▼

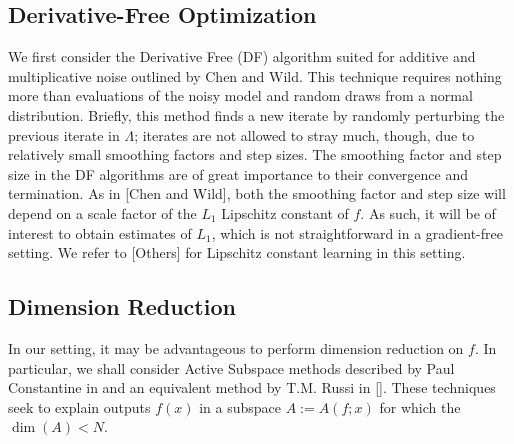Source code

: \documentclass{amsart}
\begin{document}
\subsection{Derivative-Free Optimization}


We first consider the Derivative Free (DF) algorithm suited for additive and multiplicative noise outlined by Chen and Wild. This technique requires nothing more than evaluations of the noisy model and random draws from a normal distribution. Briefly, this method finds a new iterate by randomly perturbing the previous iterate in $\Lambda$; iterates are not allowed to stray much, though, due to relatively small smoothing factors and step sizes. The smoothing factor and step size in the DF algorithms are of great importance to their convergence and termination. As in [Chen and Wild], both the smoothing factor and step size will depend on a scale factor of the $L_1$ Lipschitz constant of $f$. As such, it will be of interest to obtain estimates of $L_1$, which is not straightforward in a gradient-free setting. We refer to [Others] for Lipschitz constant learning in this setting. 

\subsection{Dimension Reduction}

In our setting, it may be advantageous to perform dimension reduction on $f$. In particular, we shall consider Active Subspace methods described by Paul Constantine in \cite{Constantine} and an equivalent method by T.M. Russi in []. These techniques seek to explain outputs $f(x)$ in a subspace $A:=A(f;x)$ for which the $\dim (A) <N$. 

\end{document}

▲

**WORK TO COMPLETE**
Search the entries for the word "subsection", then copy every line in which it is found.

**SOLUTION FOR THIS PROBLEM**
\subsection{Derivative-Free Optimization}
\subsection{Dimension Reduction}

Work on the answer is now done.